I0805 21:23:05.134161 139825684965184] Done training epoch 3, epoch loss=0.097
I0805 21:23:06.722786 139825684965184] Done eval epoch 3, hit_rate=0.585
I0805 21:23:16.005549 139825684965184] Saving model as TF checkpoint: gs://gm-bucket-eu/ncf/ctl_checkpoint
I0805 21:23:16.058367 139825684965184] Result is {'loss': <tf.Tensor: shape=(), dtype=float32, numpy=0.09678721>, 'eval_loss': None, 'eval_hit_rate': , 'step_timestamp_log': ['BatchTimestamp', 'BatchTimestamp', 'BatchTimestamp', 'BatchTimestamp', 'BatchTimestamp', 'BatchTimestamp', 'BatchTimestamp', 'BatchTimestamp', 'BatchTimestamp', 'BatchTim
estamp', 'BatchTimestamp', 'BatchTimestamp', 'BatchTimestamp', 'BatchTimestamp', 'BatchTimestamp', 'BatchTimestamp', 'BatchTimestamp', 'BatchTimestamp', 'BatchTimestamp', 'BatchTimestamp', 'BatchTimestamp', 'BatchTimestamp', 'BatchTimestamp', 'BatchTimestamp', 'BatchTimestamp',
 'BatchTimestamp', 'BatchTimestamp', 'BatchTimestamp', 'BatchTime
stamp', 'BatchTimestamp', 'BatchTimestamp'], 'train_finish_time': 1596662568.102817, 'avg_exp_per_second': 4474047.406912873}

Cleaning up

To avoid incurring charges to your Google Cloud account for the resources used in this tutorial, either delete the project that contains the resources, or keep the project and delete the individual resources.

Clean up the Compute Engine VM instance and Cloud TPU resources.

  1. Disconnect from the Compute Engine instance, if you have not already done so:

    (vm)$ exit

    Your prompt should now be username@projectname, showing you are in the Cloud Shell.

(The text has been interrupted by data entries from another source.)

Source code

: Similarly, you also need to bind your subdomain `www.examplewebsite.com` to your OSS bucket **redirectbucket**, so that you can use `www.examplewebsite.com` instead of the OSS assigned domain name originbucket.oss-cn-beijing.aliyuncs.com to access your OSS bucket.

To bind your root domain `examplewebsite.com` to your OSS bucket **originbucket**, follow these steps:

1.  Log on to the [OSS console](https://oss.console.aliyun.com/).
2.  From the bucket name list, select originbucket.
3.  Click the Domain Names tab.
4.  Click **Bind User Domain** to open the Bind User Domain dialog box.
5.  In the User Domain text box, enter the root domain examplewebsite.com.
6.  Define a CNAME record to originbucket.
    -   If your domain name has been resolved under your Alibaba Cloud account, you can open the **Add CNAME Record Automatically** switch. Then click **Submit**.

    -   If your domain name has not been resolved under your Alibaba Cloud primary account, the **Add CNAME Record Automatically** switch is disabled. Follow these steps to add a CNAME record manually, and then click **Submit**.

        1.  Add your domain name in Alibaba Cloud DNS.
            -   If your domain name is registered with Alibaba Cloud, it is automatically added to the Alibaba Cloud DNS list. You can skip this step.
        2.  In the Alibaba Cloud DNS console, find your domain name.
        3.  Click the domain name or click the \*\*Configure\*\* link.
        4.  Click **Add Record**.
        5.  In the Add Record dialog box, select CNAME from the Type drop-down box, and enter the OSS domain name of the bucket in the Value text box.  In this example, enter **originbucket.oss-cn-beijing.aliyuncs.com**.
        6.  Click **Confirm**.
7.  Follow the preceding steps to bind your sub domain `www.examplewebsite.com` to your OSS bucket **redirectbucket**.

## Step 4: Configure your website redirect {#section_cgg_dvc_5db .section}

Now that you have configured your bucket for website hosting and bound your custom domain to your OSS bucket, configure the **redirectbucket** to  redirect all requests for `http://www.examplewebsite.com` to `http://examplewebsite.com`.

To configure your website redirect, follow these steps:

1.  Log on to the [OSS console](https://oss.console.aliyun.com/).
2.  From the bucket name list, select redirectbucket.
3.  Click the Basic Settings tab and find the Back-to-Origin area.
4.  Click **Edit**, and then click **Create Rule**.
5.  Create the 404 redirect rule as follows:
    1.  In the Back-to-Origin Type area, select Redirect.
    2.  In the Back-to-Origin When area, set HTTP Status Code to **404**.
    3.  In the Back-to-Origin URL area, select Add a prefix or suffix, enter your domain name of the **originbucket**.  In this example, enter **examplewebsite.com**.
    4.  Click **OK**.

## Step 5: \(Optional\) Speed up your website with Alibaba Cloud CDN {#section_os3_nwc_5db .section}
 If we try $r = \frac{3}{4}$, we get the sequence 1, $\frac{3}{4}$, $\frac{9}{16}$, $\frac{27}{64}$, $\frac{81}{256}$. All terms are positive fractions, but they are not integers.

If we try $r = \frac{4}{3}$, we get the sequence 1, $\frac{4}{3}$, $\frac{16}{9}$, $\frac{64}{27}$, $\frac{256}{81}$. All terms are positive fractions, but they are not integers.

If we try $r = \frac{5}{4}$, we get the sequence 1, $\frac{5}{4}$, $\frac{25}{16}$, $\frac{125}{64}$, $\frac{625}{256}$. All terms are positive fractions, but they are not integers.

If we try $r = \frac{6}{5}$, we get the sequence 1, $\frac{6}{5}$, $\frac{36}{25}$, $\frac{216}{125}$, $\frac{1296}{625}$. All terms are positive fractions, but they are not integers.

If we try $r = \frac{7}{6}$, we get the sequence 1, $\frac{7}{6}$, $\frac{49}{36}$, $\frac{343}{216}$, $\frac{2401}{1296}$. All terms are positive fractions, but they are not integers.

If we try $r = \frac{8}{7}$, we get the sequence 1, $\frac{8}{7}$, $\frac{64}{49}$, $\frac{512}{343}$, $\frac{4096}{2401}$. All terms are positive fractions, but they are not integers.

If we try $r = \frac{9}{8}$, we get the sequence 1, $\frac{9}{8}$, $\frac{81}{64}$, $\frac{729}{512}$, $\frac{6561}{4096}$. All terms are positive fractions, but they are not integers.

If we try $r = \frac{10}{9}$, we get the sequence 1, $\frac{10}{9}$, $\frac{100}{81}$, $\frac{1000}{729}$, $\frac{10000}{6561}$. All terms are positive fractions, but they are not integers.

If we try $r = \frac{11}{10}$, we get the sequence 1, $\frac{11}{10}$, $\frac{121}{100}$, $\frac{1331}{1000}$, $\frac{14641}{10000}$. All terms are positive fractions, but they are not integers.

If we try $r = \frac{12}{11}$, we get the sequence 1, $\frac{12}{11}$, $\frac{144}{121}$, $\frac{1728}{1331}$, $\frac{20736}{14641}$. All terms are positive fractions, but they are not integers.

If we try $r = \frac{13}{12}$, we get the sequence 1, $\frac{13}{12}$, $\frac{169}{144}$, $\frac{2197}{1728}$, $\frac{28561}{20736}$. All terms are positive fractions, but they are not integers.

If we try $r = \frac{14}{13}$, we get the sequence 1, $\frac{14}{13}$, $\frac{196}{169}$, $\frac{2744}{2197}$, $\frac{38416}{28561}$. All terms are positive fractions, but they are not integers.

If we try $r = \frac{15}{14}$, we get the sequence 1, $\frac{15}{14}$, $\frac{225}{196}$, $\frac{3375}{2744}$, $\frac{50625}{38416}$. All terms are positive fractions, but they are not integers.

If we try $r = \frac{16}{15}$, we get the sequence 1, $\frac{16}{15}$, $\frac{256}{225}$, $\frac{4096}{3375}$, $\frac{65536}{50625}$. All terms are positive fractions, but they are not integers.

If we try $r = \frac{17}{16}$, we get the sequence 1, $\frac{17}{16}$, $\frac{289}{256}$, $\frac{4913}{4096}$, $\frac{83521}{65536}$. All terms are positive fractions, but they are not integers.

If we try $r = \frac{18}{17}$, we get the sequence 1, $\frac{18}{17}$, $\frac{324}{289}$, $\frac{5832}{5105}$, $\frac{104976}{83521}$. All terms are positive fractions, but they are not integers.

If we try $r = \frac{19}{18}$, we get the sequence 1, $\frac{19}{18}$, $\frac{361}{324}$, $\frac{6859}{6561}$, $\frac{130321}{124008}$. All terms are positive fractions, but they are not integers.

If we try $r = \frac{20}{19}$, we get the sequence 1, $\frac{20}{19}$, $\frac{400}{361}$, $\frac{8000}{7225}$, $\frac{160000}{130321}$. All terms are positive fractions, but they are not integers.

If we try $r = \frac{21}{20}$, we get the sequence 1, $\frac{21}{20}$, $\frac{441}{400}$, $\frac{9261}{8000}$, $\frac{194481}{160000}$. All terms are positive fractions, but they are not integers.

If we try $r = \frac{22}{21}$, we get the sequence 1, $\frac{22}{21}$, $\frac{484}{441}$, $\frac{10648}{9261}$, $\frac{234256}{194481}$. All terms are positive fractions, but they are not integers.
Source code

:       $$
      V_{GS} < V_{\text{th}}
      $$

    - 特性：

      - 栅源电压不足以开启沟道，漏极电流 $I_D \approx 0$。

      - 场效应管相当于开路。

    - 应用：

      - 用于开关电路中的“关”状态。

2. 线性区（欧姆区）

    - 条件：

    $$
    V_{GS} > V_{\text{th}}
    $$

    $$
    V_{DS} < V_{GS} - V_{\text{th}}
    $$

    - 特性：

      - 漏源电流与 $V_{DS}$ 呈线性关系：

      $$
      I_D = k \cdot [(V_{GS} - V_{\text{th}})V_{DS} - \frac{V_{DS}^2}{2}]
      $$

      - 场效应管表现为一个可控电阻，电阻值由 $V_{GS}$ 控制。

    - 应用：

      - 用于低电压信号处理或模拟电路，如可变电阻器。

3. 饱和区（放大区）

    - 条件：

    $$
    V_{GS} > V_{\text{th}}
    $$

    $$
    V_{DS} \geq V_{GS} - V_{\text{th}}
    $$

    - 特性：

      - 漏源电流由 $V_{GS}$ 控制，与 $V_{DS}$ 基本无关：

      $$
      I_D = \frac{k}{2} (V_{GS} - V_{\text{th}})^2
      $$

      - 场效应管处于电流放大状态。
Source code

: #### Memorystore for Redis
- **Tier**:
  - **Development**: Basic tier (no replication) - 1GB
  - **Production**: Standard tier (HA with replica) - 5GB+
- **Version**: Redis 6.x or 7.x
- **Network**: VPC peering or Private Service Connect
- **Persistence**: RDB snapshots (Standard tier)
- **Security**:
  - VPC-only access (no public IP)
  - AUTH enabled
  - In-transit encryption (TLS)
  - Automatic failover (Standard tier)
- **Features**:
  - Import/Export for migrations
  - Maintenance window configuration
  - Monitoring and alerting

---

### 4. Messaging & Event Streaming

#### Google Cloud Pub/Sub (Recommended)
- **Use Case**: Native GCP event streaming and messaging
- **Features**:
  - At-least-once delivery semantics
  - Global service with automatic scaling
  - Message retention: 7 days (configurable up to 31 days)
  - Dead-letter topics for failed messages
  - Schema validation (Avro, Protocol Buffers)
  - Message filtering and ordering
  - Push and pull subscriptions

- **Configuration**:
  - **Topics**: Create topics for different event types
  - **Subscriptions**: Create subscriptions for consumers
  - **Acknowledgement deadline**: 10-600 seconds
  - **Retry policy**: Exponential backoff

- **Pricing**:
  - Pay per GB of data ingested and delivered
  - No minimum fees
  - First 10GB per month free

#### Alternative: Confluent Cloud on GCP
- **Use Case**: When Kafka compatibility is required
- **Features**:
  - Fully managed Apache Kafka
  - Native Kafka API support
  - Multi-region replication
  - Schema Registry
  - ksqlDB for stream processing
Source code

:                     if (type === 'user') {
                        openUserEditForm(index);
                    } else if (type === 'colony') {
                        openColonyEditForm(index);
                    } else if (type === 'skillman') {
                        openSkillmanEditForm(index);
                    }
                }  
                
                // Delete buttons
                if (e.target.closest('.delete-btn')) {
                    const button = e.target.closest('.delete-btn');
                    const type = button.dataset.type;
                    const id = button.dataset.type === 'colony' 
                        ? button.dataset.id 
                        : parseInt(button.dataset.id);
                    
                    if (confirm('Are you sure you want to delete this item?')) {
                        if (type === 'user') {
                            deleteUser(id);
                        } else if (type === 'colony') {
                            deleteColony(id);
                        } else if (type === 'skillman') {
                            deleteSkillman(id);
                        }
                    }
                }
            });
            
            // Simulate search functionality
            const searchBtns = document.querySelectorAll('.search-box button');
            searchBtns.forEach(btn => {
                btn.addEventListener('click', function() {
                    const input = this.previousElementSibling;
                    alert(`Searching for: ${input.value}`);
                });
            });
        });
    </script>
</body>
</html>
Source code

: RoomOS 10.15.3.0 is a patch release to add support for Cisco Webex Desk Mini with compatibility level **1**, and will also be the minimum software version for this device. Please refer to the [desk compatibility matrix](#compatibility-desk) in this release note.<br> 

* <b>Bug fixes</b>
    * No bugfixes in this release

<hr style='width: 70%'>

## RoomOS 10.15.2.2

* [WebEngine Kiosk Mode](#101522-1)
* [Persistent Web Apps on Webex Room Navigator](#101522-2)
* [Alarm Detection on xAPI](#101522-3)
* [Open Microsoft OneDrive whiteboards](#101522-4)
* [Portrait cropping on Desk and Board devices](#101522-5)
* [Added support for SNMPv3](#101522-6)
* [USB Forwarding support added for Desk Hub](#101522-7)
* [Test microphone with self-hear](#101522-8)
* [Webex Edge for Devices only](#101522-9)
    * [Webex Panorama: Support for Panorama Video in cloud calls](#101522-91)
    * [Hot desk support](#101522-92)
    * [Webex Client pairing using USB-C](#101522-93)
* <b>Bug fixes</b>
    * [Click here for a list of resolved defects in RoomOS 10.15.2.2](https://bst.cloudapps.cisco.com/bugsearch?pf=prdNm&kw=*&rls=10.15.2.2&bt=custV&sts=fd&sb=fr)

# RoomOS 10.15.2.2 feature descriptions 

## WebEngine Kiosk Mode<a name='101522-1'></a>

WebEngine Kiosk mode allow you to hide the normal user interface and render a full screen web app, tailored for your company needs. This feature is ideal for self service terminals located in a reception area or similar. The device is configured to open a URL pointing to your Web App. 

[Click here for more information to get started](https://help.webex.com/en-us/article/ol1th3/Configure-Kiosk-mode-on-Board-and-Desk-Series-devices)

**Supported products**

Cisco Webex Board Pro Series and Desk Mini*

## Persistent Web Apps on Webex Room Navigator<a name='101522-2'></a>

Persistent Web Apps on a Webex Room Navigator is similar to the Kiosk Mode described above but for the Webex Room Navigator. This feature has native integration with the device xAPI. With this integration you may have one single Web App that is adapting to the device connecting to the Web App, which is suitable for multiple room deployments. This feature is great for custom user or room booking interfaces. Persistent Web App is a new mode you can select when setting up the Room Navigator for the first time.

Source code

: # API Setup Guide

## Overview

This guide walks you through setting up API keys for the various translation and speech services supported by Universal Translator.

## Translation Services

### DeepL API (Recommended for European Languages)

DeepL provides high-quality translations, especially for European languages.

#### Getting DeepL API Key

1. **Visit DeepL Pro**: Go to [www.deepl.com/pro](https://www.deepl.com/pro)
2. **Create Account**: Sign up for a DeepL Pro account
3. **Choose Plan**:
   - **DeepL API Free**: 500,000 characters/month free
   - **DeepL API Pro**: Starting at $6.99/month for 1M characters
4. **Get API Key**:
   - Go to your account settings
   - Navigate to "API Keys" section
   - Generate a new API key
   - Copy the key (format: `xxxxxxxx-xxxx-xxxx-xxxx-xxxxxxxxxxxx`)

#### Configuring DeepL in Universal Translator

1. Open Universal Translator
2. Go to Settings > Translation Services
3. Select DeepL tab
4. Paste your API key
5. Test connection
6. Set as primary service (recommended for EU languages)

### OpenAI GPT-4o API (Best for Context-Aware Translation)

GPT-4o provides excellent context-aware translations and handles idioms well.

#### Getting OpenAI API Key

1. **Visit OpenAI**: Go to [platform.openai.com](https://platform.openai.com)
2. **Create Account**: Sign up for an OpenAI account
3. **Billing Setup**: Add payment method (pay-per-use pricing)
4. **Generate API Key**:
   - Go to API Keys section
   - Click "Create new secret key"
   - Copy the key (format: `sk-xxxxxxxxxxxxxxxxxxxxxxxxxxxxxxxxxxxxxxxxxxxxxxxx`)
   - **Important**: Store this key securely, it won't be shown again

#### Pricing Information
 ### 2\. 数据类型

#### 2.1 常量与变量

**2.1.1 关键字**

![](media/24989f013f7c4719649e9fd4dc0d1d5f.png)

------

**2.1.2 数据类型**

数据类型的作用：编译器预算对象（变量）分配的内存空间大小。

  2. In your VM or Cloud Shell, run ctpu delete with the --name and --zone flags you used when you set up the Cloud TPU to delete your Cloud TPU:

    $ ctpu delete --project=${PROJECT_ID} \
      --name=ncf-tutorial \
  3. Run the following command to verify the Compute Engine VM and Cloud TPU have been shut down:

    $ ctpu status --project=${PROJECT_ID} \
      --name=ncf-tutorial \

    The deletion might take several minutes. A response like the one below indicates there are no more allocated instances:

    2018/04/28 16:16:23 WARNING: Setting zone to "europe-west4-a"
    No instances currently exist.
            Compute Engine VM:     --
            Cloud TPU:             --
  4. Run gsutil as shown, replacing bucket-name with the name of the Cloud Storage bucket you created for this tutorial:

    $ gsutil rm -r gs://bucket-name

What's next

In this tutorial you have trained the NCF model using a sample dataset. The results of this training are (in most cases) not usable for inference. To use a model for inference you can train the data on a publicly available dataset or your own data set. Models trained on Cloud TPUs require datasets to be in TFRecord format.

You can use the dataset conversion tool sample to convert an image classification dataset into TFRecord format. If you are not using an image classification model, you will have to convert your dataset to TFRecord format yourself. For more information, see TFRecord and tf.Example

Hyperparameter tuning

To improve the model's performance with your dataset, you can tune the model's hyperparameters. You can find information about hyperparameters common to all TPU supported models on GitHub. Information about model-specific hyperparameters can be found in the source code for each model. For more information on hyperparameter tuning, see Overview of hyperparameter tuning, Using the Hyperparameter tuning service and Tune hyperparameters.


Once you have trained your model you can use it for inference (also called prediction). AI Platform is a cloud-based solution for developing, training, and deploying machine learning models. Once a model is deployed, you can use the AI Platform Prediction service.